═══ EXERCISE MATERIALS

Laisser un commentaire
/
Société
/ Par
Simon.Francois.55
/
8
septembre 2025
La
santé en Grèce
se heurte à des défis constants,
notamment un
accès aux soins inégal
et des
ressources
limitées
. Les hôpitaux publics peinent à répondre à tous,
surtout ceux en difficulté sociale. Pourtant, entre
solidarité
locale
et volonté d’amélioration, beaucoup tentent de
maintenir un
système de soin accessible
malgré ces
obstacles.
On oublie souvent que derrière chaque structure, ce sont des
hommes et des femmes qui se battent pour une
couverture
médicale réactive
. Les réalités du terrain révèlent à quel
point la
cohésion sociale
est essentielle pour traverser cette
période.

══════

=== ACTIVITY ===
Each line above that includes "sociale" counts once; state the total and nothing more.

=== RESPONSE AREA ===
2